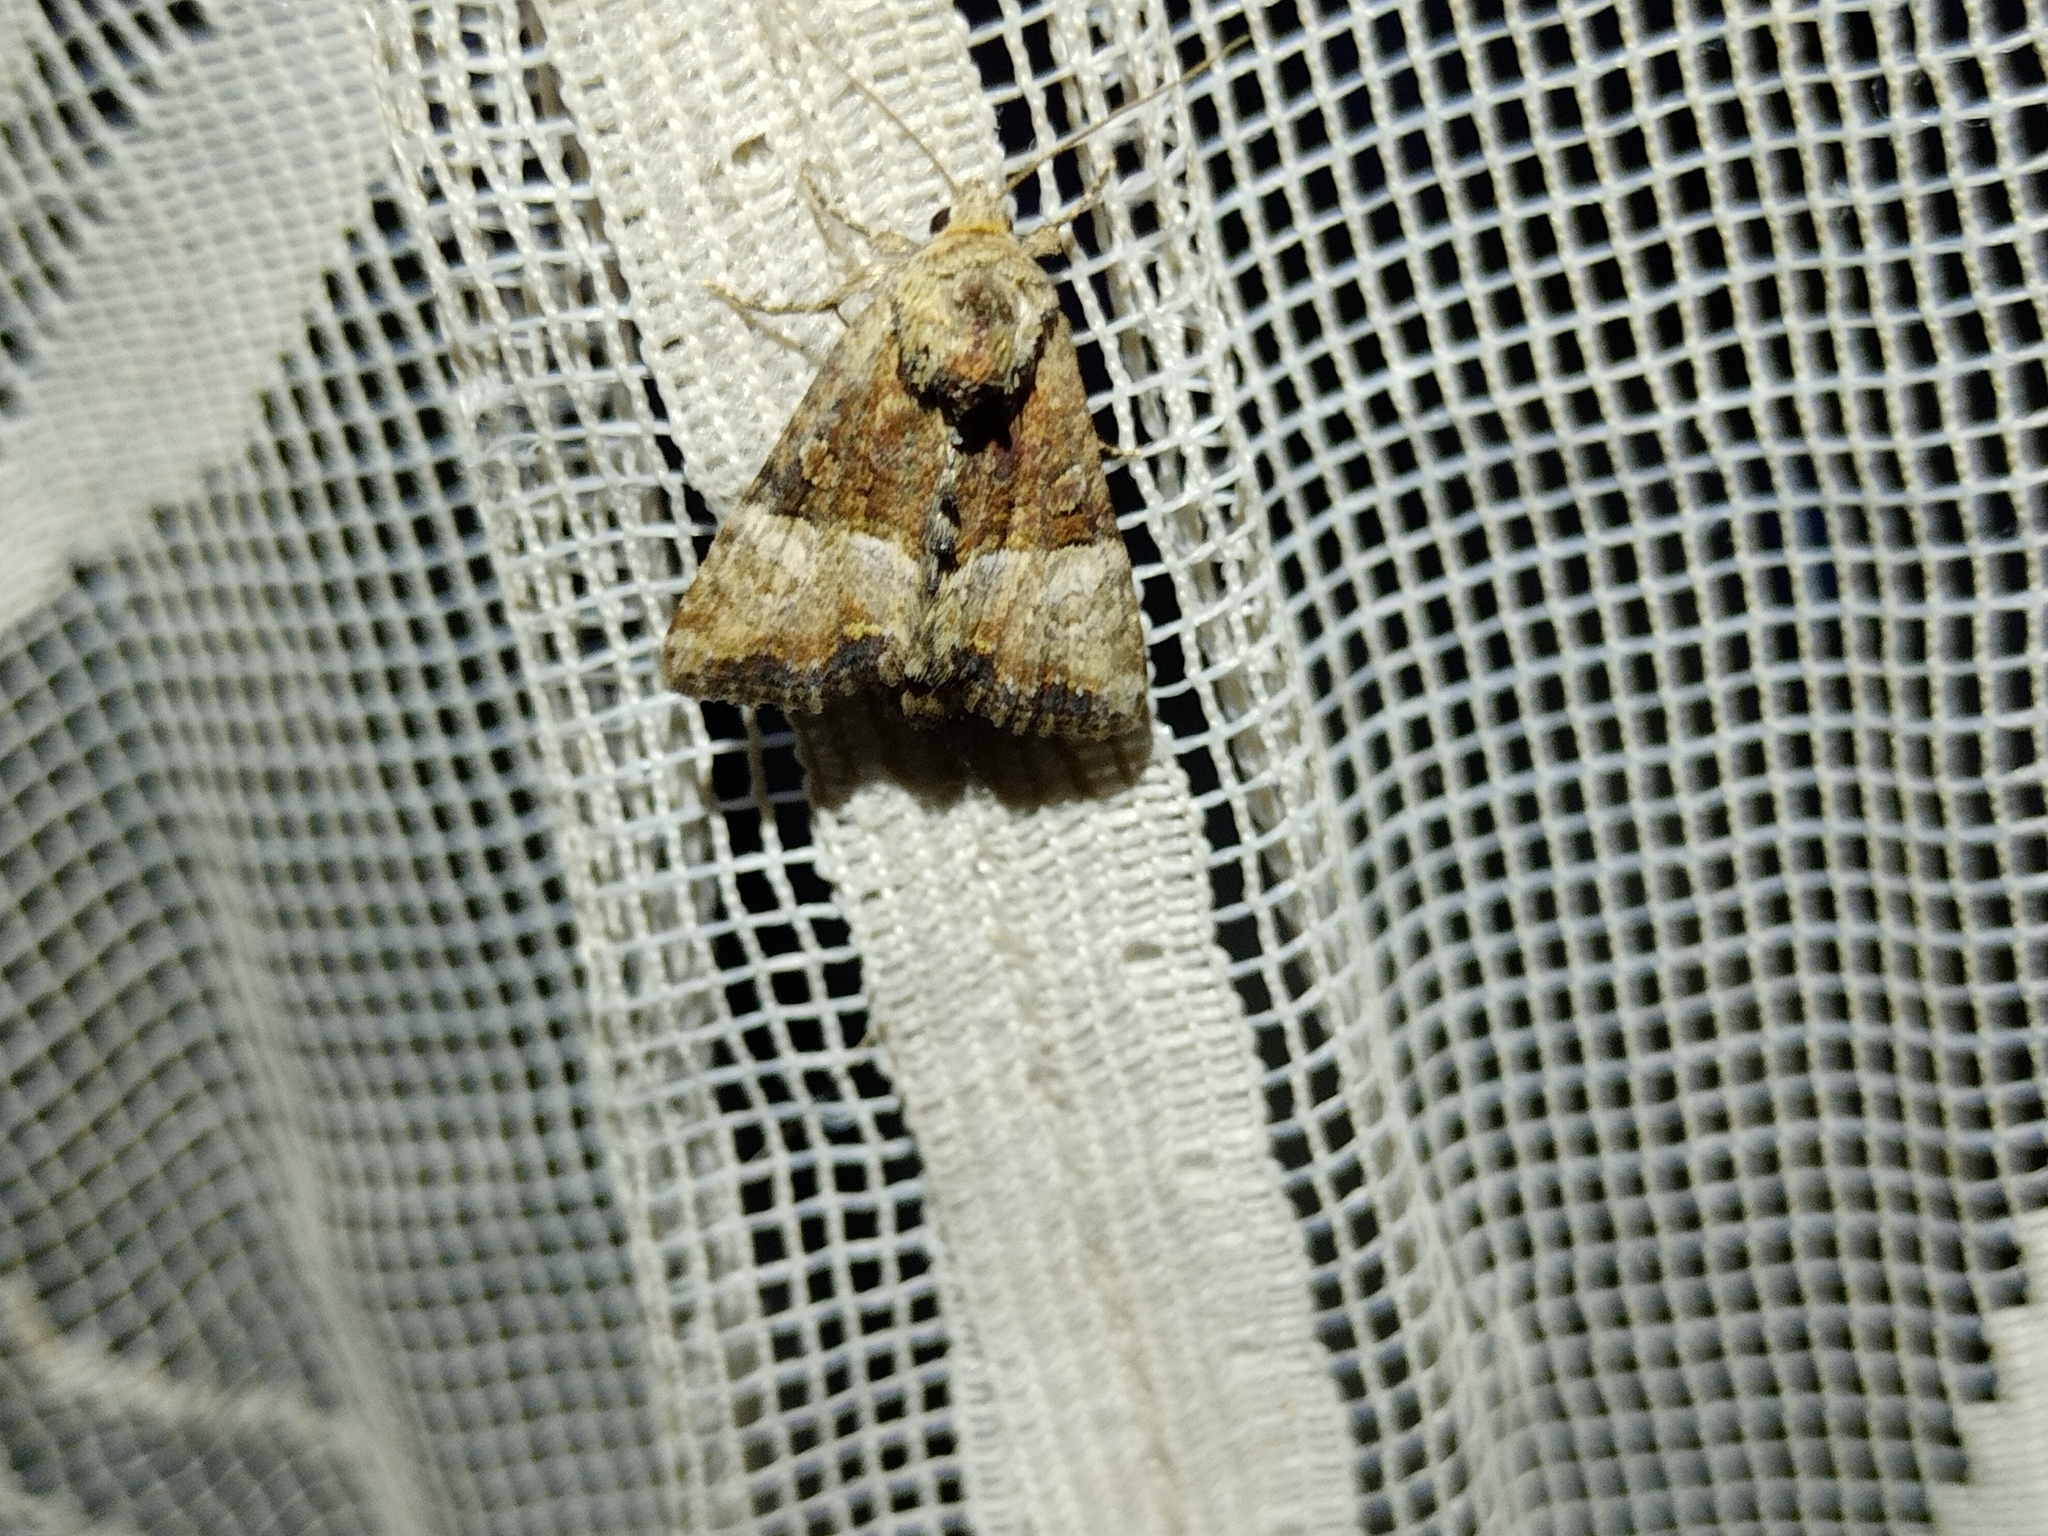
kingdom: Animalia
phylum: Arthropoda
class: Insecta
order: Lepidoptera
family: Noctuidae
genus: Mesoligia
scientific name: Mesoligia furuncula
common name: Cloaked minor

------------

▸ **Short problem**:
Write out every line of the material above word for word, leaving out the picture.

▸ **Complete output**:
kingdom: Animalia
phylum: Arthropoda
class: Insecta
order: Lepidoptera
family: Noctuidae
genus: Mesoligia
scientific name: Mesoligia furuncula
common name: Cloaked minor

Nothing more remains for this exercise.